Task objective:
Would you copy exactly the lines in the data below from the one that has "pinky tip: (261, 300)" through the one that has "pinky pip: (186, 121)", dropping any pictures?

The input:
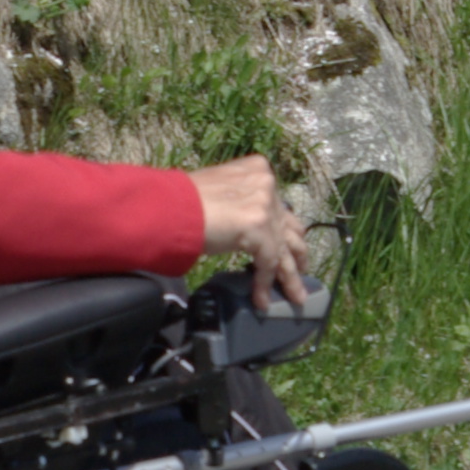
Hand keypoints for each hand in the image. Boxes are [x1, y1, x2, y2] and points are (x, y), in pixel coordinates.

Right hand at [190, 156, 313, 310]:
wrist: (169, 207)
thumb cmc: (183, 200)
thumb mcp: (220, 190)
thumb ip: (241, 201)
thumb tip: (246, 227)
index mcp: (258, 170)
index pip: (278, 206)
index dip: (283, 229)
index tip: (286, 246)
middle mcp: (267, 185)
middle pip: (289, 226)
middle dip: (296, 251)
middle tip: (301, 268)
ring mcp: (265, 206)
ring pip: (285, 248)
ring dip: (290, 275)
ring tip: (296, 295)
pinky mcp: (259, 229)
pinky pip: (268, 263)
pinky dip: (265, 283)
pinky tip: (261, 300)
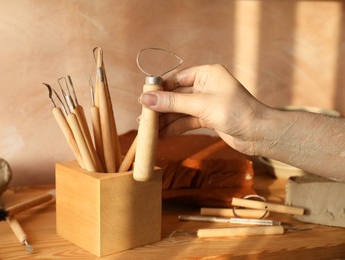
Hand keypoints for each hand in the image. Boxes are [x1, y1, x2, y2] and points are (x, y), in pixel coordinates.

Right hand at [139, 64, 269, 153]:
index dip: (159, 89)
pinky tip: (162, 135)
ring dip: (165, 120)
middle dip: (160, 108)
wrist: (259, 134)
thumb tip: (146, 99)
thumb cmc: (236, 112)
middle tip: (143, 118)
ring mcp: (206, 102)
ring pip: (179, 110)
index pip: (176, 78)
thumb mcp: (201, 105)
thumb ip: (173, 102)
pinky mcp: (207, 117)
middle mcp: (205, 85)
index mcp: (206, 74)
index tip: (142, 99)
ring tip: (149, 130)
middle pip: (175, 95)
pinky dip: (175, 128)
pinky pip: (186, 121)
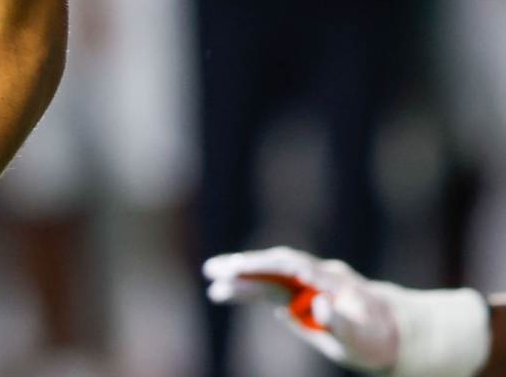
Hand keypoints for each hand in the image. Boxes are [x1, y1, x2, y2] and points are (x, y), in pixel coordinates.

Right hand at [204, 247, 399, 371]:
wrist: (390, 332)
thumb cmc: (376, 337)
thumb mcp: (361, 337)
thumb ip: (340, 321)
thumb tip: (317, 303)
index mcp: (327, 279)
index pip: (289, 265)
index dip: (263, 264)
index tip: (238, 267)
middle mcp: (313, 276)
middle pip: (272, 265)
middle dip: (242, 266)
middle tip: (211, 269)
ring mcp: (305, 285)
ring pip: (267, 275)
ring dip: (239, 278)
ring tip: (213, 286)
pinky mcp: (299, 297)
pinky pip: (269, 288)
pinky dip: (248, 288)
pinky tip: (229, 293)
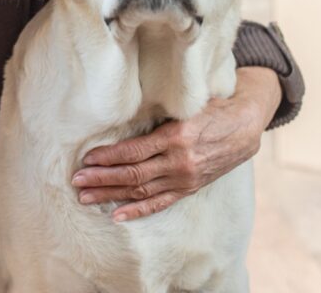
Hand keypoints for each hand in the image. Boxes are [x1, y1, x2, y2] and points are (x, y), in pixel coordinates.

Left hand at [70, 66, 280, 221]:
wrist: (244, 128)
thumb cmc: (210, 109)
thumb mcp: (184, 105)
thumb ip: (157, 113)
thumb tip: (119, 109)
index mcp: (176, 137)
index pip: (134, 151)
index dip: (108, 157)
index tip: (87, 158)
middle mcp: (179, 162)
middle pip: (133, 174)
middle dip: (101, 178)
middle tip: (77, 180)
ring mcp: (184, 178)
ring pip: (141, 191)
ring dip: (111, 195)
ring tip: (85, 197)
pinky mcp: (189, 188)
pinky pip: (159, 203)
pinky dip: (137, 210)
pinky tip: (116, 214)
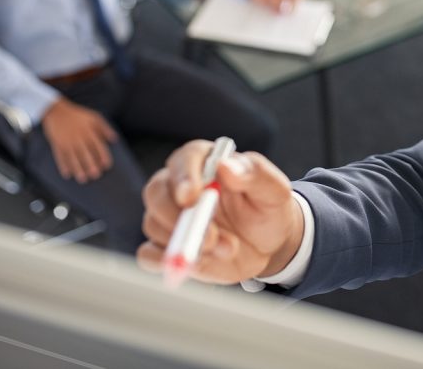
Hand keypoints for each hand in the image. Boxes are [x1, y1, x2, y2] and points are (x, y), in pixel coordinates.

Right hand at [40, 97, 117, 183]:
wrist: (56, 111)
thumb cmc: (78, 115)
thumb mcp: (94, 117)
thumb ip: (105, 128)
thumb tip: (115, 139)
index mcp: (89, 131)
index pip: (98, 146)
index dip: (103, 156)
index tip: (107, 166)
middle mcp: (78, 138)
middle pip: (86, 153)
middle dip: (91, 165)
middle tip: (95, 175)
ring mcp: (67, 142)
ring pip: (73, 157)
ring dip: (78, 169)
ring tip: (83, 179)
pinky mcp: (57, 144)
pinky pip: (60, 157)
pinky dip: (63, 166)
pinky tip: (67, 175)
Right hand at [137, 141, 303, 284]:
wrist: (268, 244)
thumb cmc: (268, 209)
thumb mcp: (275, 190)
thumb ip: (255, 174)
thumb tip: (225, 165)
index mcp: (205, 162)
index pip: (185, 159)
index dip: (184, 177)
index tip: (191, 197)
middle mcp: (180, 185)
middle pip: (156, 191)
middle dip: (179, 217)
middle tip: (210, 238)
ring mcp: (170, 216)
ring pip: (154, 224)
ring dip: (187, 243)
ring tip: (228, 249)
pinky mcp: (166, 245)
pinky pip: (148, 253)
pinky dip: (164, 262)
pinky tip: (193, 264)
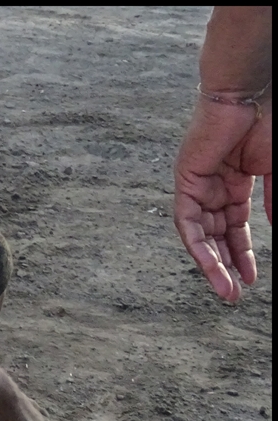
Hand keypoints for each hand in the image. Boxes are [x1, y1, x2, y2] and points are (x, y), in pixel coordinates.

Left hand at [173, 98, 271, 301]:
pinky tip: (210, 265)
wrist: (253, 91)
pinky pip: (187, 220)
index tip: (252, 280)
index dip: (243, 254)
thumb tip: (277, 231)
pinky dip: (198, 244)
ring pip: (200, 233)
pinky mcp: (186, 179)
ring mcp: (197, 183)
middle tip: (234, 295)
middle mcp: (212, 186)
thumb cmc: (271, 121)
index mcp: (235, 182)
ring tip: (225, 290)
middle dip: (226, 266)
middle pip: (216, 235)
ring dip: (211, 263)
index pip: (235, 227)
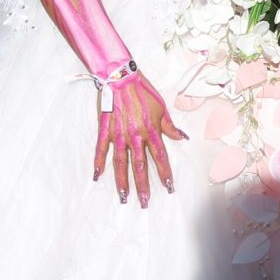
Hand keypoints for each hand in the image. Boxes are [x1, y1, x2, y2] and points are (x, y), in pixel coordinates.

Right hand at [93, 70, 184, 206]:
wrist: (121, 76)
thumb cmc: (143, 90)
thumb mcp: (161, 107)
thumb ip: (169, 126)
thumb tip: (182, 138)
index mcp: (151, 131)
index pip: (160, 158)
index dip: (165, 174)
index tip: (168, 188)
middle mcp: (135, 136)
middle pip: (140, 166)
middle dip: (143, 186)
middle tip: (144, 203)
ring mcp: (118, 134)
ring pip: (121, 163)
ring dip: (122, 182)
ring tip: (123, 197)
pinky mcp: (105, 129)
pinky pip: (101, 149)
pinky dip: (98, 163)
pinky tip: (97, 176)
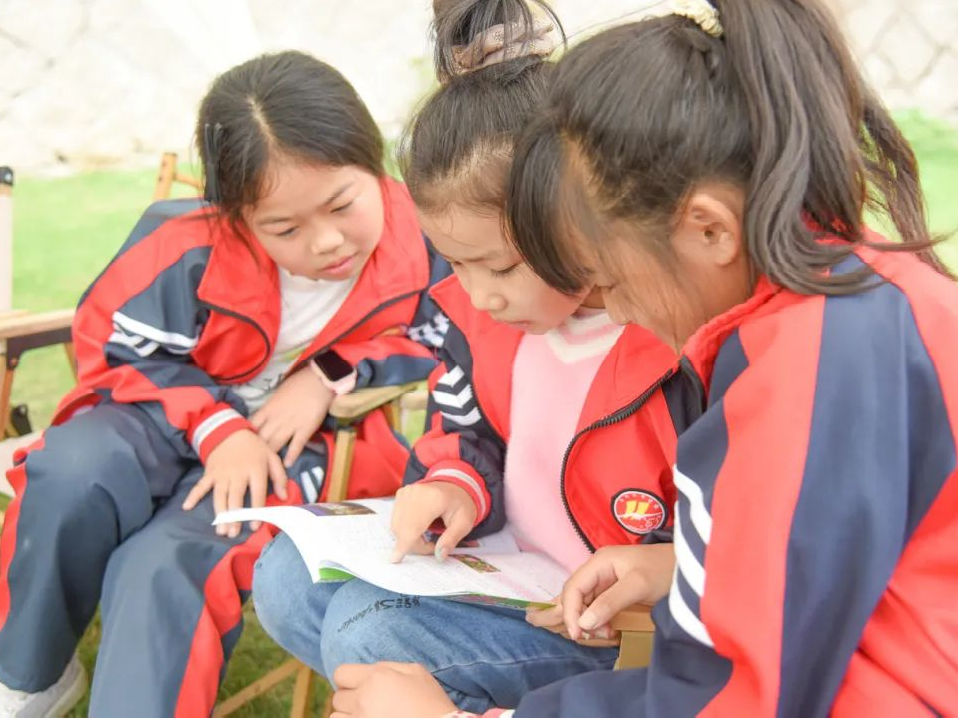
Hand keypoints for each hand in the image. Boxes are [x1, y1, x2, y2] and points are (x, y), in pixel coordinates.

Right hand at [182, 429, 286, 537]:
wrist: (230, 431)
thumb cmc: (254, 448)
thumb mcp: (272, 457)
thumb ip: (280, 477)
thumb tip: (284, 497)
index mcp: (255, 469)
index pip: (257, 492)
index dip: (256, 510)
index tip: (254, 526)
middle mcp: (238, 473)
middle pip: (236, 497)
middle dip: (234, 516)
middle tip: (233, 533)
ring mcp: (222, 473)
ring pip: (219, 495)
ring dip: (219, 513)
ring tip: (220, 530)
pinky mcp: (210, 472)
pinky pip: (200, 485)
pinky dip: (193, 495)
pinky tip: (187, 507)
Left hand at [250, 367, 334, 467]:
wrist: (318, 380)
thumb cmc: (298, 383)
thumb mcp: (278, 394)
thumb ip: (270, 408)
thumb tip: (263, 418)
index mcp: (268, 409)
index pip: (252, 425)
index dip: (246, 436)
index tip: (243, 445)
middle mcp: (276, 419)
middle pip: (261, 438)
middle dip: (255, 451)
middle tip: (251, 462)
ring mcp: (291, 425)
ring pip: (276, 444)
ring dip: (270, 456)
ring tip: (266, 469)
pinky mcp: (305, 429)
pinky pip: (296, 445)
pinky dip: (291, 455)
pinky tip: (287, 465)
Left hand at [331, 662, 455, 717]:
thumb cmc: (431, 701)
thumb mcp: (416, 672)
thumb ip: (389, 666)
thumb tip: (371, 670)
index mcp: (376, 677)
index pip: (340, 673)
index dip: (348, 679)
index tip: (358, 686)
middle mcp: (363, 699)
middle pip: (337, 697)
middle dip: (350, 699)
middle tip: (367, 703)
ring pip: (336, 717)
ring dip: (348, 716)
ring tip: (366, 715)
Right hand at [390, 481, 476, 562]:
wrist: (453, 485)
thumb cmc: (460, 504)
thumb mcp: (464, 523)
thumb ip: (451, 539)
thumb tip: (439, 555)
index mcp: (434, 499)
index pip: (414, 526)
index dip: (405, 544)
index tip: (396, 559)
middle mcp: (415, 493)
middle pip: (403, 528)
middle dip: (413, 544)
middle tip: (431, 547)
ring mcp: (406, 492)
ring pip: (396, 524)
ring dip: (407, 537)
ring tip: (426, 536)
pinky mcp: (400, 494)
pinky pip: (396, 518)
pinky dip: (404, 528)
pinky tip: (418, 527)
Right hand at [561, 543, 674, 639]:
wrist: (689, 569)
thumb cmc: (664, 571)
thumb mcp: (638, 586)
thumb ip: (610, 602)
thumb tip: (583, 623)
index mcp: (599, 562)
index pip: (573, 587)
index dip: (571, 611)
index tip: (578, 634)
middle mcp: (598, 569)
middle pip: (576, 595)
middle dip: (579, 617)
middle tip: (594, 636)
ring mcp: (606, 579)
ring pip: (585, 603)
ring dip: (589, 621)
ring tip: (606, 633)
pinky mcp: (615, 590)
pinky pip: (597, 606)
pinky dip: (599, 620)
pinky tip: (609, 629)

Response:
pinky tip: (261, 300)
Hand keypoints for each hand in the image. Boxes are [x1, y1, x2, y2] and points are (x, y), in pixel coordinates.

Right hand at [139, 64, 269, 153]:
index dip: (159, 89)
pinky tip: (162, 135)
ring dip: (165, 120)
middle dip: (160, 108)
wrist: (259, 134)
thumb tip: (146, 99)
thumb cmc: (236, 112)
middle tip: (143, 118)
ring mcp: (206, 102)
ring pip: (179, 110)
index pip: (176, 78)
thumb mcp: (201, 105)
thumb ip: (173, 102)
pinky mcp: (207, 117)
middle mcp: (205, 85)
index mcp: (206, 74)
index tip: (142, 99)
ring tip: (149, 130)
middle pip: (175, 95)
pinky dip: (175, 128)
pinky pip: (186, 121)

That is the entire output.